Perempuan (diharapkan) Sering Minta Maaf

Kekhawatiran menyusahkan orang lain, seperti kata Crisp, bisa jadi disebabkan betapa kamu memandang rendah diri sendiri. Semacam kurang percaya diri. Tak dimungkiri, mereka yang kurang percaya diri memang cenderung meminta maaf lebih sering.

Ya, benar banget. Orang yang meminta maaf berlebih akan meminta maaf atas hal-hal yang sebenarnya tak perlu mereka pertanggungjawabkan. Sebagai contoh nih, meminta maaf saat bersin di sebelah teman, menabrak orang lain di tengah kerumunan yang padat, atau bahkan ketika malah meminta maaf atas kesalahan atasan di tempat kerja hanya karena merasa ‘senior’ tak pernah salah. Oh, it’s a big no no!

Meski demikian, menstigma meminta maaf juga tak adil. Profesor linguistik di Georgetown Deborah Tannen, dikutip The New York Times, mengatakan meminta maaf merupakan bagian alami dari bahasa. Tannen menjelaskan, secara definisi harfiah, meminta maaf adalah pengakuan akan tindakan yang menyinggung, kesalahan, atau kegagalan. Dalam hal ini, permintaan maaf bisa digunakan untuk memperbaiki hubungan yang rusak atau terputus, menunjukkan rasa hormat, dan bahkan dalam beberapa budaya, permintaan maaf digunakan untuk memperhalus percakapan. “Meski demikian, konteks meminta maaf juga penting,” tegasnya.

Oleh karena itu, ia menyarankan untuk memahami rambu-rambu dalam meminta maaf. Temukan keseimbangan antara gaya komunikasimu dan bagaimana orang lain menerimanya. “Kamu akan menemukan kombinasi antara gaya berbicaramu dan konteks meminta maaf itu sendiri,” jelasnya.

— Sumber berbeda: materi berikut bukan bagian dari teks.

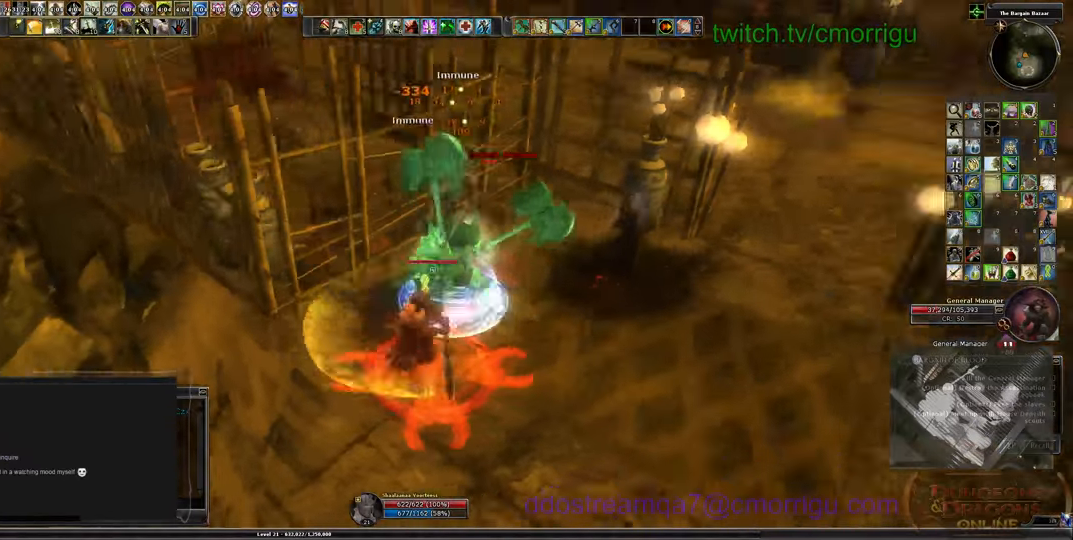
{"keys": [], "events": [[133, "w", "up"]]}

Berikut 4 aturan dalam menyampaikan permintaan maaf sesuai porsi.

1. Tanyakan diri sendiri alasan meminta maaf

Intinya mungkin bukan pada frekuensi meminta maaf, melainkan pada bagaimana perasaanmu ketika meminta maaf. Apakah meminta maaf mebuatmu merasa lemah dan insecure? Atau apakah kamu meminta maaf karena menginginkan pengakuan dari orang lain?

Jika ya, kamu harus mulai meninjau ulang frekuensi meminta maafmu.

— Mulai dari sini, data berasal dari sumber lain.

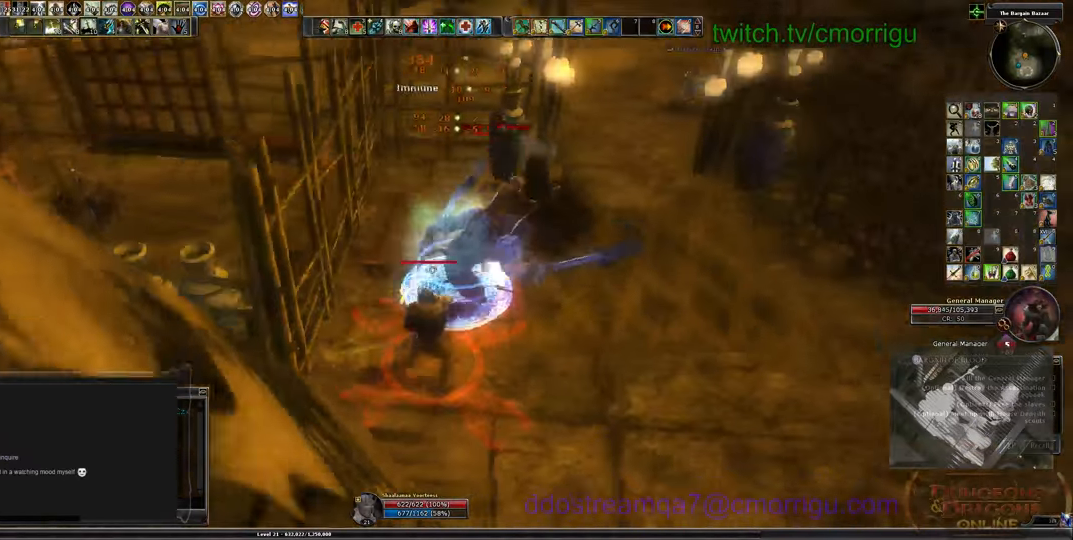
{"keys": [], "events": []}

Sementara itu, jika mengatakan ‘maaf’ merupakan gayamu untuk menggantikan ‘permisi’, hal itu bisa jadi kebiasaan yang membuatmu merasa inferior.

2. Amati perilakumu

Perhatikan dengan seksama bagaimana kamu bersikap. Terutama di dunia kerja. Apakah orang-orang di sekitar kamu mengambil keuntungan karena kamu cenderung sering meminta maaf?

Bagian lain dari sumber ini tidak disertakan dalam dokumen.